Es ist die Angst, falsche Entscheidungen zu treffen, wenn es um das eigene Geld geht. Die womöglich eine falsche Entscheidung, die dazu führt, dass das Geld weg ist. Wobei „Geld weg“ schon ein Denkfehler ist. Geld ist nicht einfach weg. Es hat nur jemand anderes, und nicht mehr wir.
Habe ich beispielsweise Aktien gekauft und fallen danach die Kurse, habe ich auf dem Papier (zeitweise) weniger Vermögen. Aber: Der- oder diejenige, von dem ich die Aktien gekauft habe, hat immer noch den Wert auf dem Konto, den ich dafür bezahlt habe. Das Geld ist also da, und „nicht weg“. Nur der Wert meiner Aktie ist niedriger. Mein Risiko.
Oder: Spare ich in eine private Rentenversicherung, die mir als sicher verkauft wurde, weil ich am Ende der Laufzeit mit Beginn der Rente garantiert mein eingezahltes Geld zurück erhalte plus einen Zins, begehe ich einen weiteren Denkfehler. Was sich vermeintlich gut anhört, ist für meine Rente ein enormes Risiko.

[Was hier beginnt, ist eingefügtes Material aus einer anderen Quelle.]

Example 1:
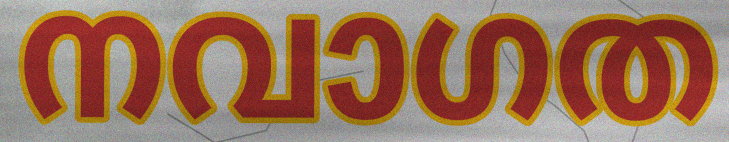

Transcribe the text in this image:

നവാഗത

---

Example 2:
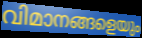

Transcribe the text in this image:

വിമാനങ്ങളെയും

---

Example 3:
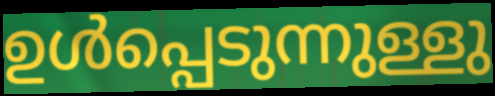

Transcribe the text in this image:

ഉൾപ്പെടുന്നുള്ളു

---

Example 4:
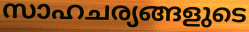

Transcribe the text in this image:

സാഹചര്യങ്ങളുടെ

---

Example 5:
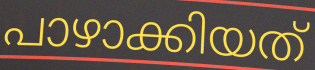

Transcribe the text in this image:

പാഴാക്കിയത്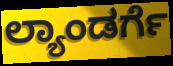
ಲ್ಯಾಂಡರ್ಗೆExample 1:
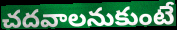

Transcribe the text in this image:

చదవాలనుకుంటే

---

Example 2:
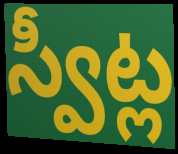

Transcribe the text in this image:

Vermeintlich sichere Anlagen ruinieren die Rente
Investiere ich beispielsweise über 25 Jahre lang jeden Monat 300 Euro in einen breit gestreuten Aktien-ETF und damit in eine als riskant geltende Geldanlage, habe ich am Ende bei einer realen, moderaten Rendite von fünf Prozent pro Jahr ein Endkapital von rund 170.000 Euro. Zahle ich das Geld dagegen monatlich in eine Rentenversicherung ein, erhalte ich im worst case nach 25 Jahren mein Geld zurück plus Garantiezins von aktuell 0,25 Prozent. Das wären 90.000 Euro plus irgendwas um die 2500 Euro Zinsen, weil mein Monatsbeitrag erst nach Abzug der Kosten der Versicherung verzinst wird.

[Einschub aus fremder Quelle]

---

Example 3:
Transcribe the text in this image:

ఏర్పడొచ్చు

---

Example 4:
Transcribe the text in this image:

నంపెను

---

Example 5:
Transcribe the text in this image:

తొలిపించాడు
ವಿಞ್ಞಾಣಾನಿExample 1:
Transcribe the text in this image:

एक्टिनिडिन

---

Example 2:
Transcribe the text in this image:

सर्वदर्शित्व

Ein Riesenunterschied. 170.000 Euro gegen 90.000 Euro. Vermeintlich riskant gegen vermeintlich sicher.
Bei einer jährlichen Inflation von zwei bis drei Prozent würde ich mit der Versicherung auch noch rückwärts sparen. Meine 90.000 Euro würden ordentlich an Kaufkraft einbüßen. Nach 25 Jahren könnte ich für die „garantierte“ Rente nur noch einen Bruchteil von dem kaufen, was ich heute kaufen kann. Nur, weil ich Sicherheit wollte. Ein hohes Risiko für meine Zukunft. Dabei wollte ich doch mein Geld sicher anlegen!
Risikoarm? Ja. Sicher? Nein.
Natürlich ist das eine vereinfachte Beispielrechnung. Aber eine, die die Realitäten anschaulich auf den Punkt bringt. Wenn mir jemand eine „sichere Geldanlage“ verspricht, weiß ich sofort, woran ich bin. Auf jeden Fall habe ich dann niemanden vor mir, der etwas von seinem Fach versteht. Menschen mit Fachkenntnis über Geldanlagen sprechen von „risikoarm“ und benutzen das Wort „sicher“ höchstens, um ein Gespräch einfacher zu gestalten. Deshalb fragen Sie immer nach, was das bedeutet, dieses „sicher“.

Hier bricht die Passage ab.